Rezension

"Was bei der Jugend wie Grausamkeit aussieht, ist meistens Ehrlichkeit." (Jean Cocteau)

Der Sommer mit Pauline - Ivan Calbérac

Der Sommer mit Pauline
von Ivan Calbérac

Bewertet mit 4 Sternen

Émile ist ein Teenager und gerade in der Phase, wo ihm alles auf den Geist geht und seine Eltern ihm absolut gegen den Strich gehen. Am liebsten würde er sich ein paar neue kaufen. Ausgerechnet jetzt lädt ihn das Mädchen zu einem Konzert nach Venedig an, in das er heimlich und ganz unsterblich verliebt ist: Pauline. Seine Gedanken kreisen nur noch um sie, das Mädchen aus betuchtem Hause, mit der er über Gott und die Welt reden kann, die ihn ernst nimmt und die er unbedingt für sich gewinnen will.

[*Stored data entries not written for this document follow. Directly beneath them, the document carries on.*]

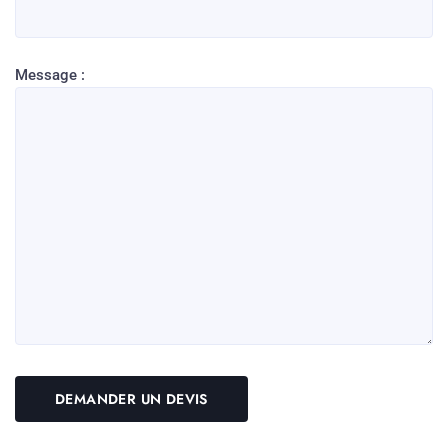
Message :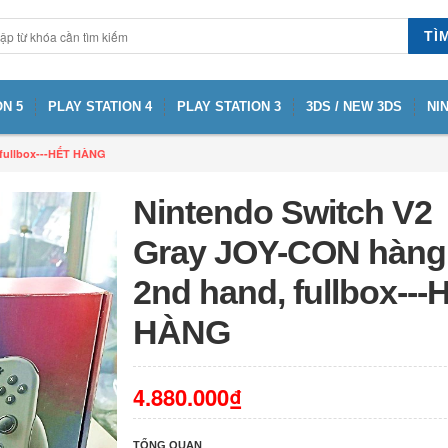
TÌ
N 5
PLAY STATION 4
PLAY STATION 3
3DS / NEW 3DS
NI
 fullbox---HẾT HÀNG
Nintendo Switch V2
Gray JOY-CON hàng
2nd hand, fullbox---
HÀNG
4.880.000₫
TỔNG QUAN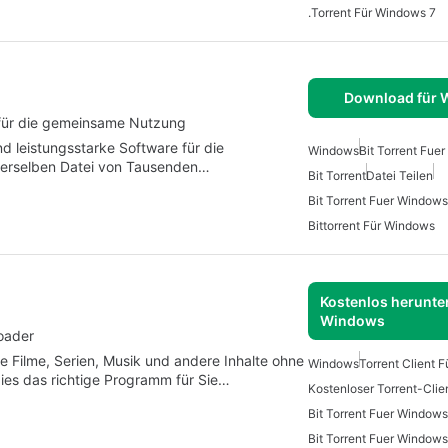
.Torrent Für Windows 7
Download für
e für die gemeinsame Nutzung
nd leistungsstarke Software für die
Windows
Bit Torrent Fue
 derselben Datei von Tausenden…
Bit Torrent
Datei Teilen
Bit Torrent Fuer Windows
Bittorrent Für Windows
Kostenlos herunter
Windows
loader
Sie Filme, Serien, Musik und andere Inhalte ohne
Windows
Torrent Client 
ies das richtige Programm für Sie…
Kostenloser Torrent-Clie
Bit Torrent Fuer Windows
Bit Torrent Fuer Windows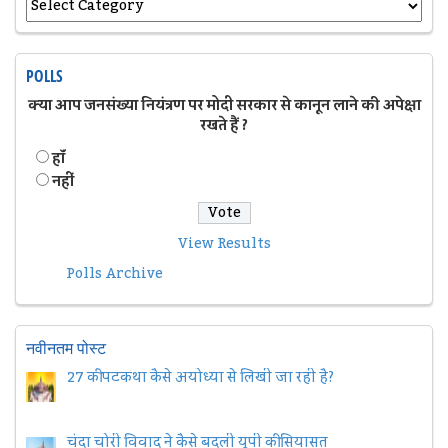
POLLS
क्या आप जनसंख्या नियंत्रण पर मोदी सरकार से कानून लाने की अपेक्षा
रखते हैं ?
हॉं
नहीं
View Results
Polls Archive
नवीनतम पोस्ट
27 की पटकथा कैसे अयोध्या से लिखी जा रही है?
चंदा चोरी विवाद ने कैसे बदली यूपी की सियासत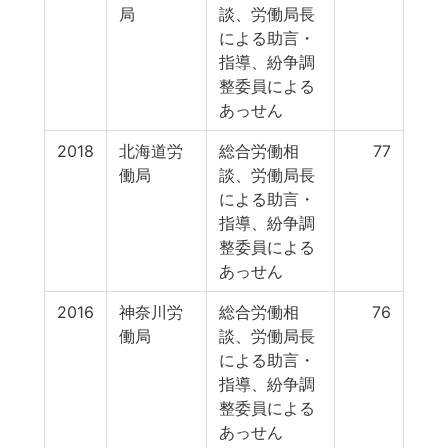
局
談、労働局長
による助言・
指導、紛争調
整委員による
あっせん
2018
北海道労
総合労働相
77
働局
談、労働局長
による助言・
指導、紛争調
整委員による
あっせん
2016
神奈川労
総合労働相
76
働局
談、労働局長
による助言・
指導、紛争調
整委員による
あっせん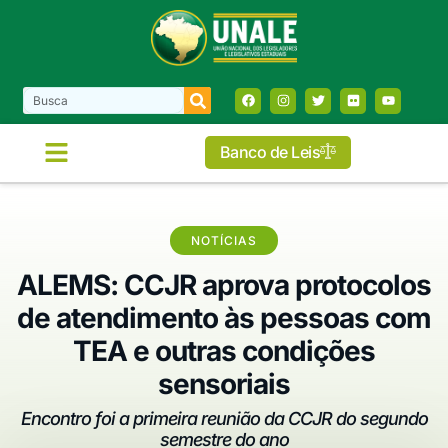
Banco de Leis
NOTÍCIAS
ALEMS: CCJR aprova protocolos
de atendimento às pessoas com
TEA e outras condições
sensoriais
Encontro foi a primeira reunião da CCJR do segundo
semestre do ano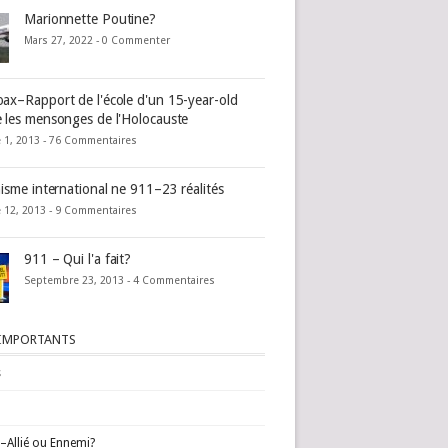
Marionnette Poutine?
Mars 27, 2022 -
0 Commenter
ax–Rapport de l'école d'un 15-year-old
 les mensonges de l'Holocauste
 1, 2013 -
76 Commentaires
nisme international ne 911–23 réalités
 12, 2013 -
9 Commentaires
911 – Qui l'a fait?
Septembre 23, 2013 -
4 Commentaires
 IMPORTANTS
s
l–Allié ou Ennemi?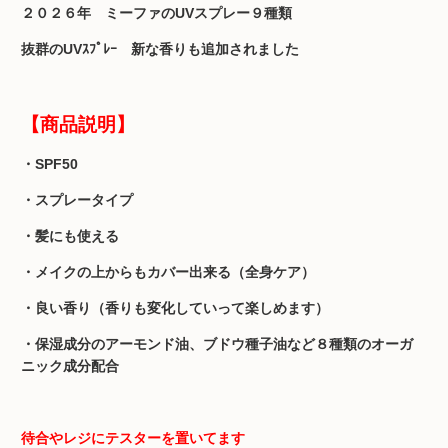
２０２６年 ミーファのUVスプレー９種類
抜群のUVｽﾌﾟﾚｰ
新な香りも追加されました
【商品説明】
・SPF50
・スプレータイプ
・髪にも使える
・メイクの上からもカバー出来る（全身ケア）
・良い香り（香りも変化していって楽しめます）
・保湿成分のアーモンド油、ブドウ種子油など８種類のオーガ
ニック成分配合
待合やレジにテスターを置いてます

Die Einladung nach Venedig ist für Émile ein Zeichen. Aber er hat die Rechnung ohne seine Familie gemacht, die ihn natürlich alle mit dem Wohnwagen begleiten wollen. Das treibt Émile nicht nur die Schweißperlen auf die Stirn, auch sein Magen krampft, denn was wird Pauline von seiner Familie halten, die Welten von der ihrer eigenen entfernt ist und für die er sich schämt. Die Reise nach Venedig wird zu einer Nervenprobe für alle Beteiligten…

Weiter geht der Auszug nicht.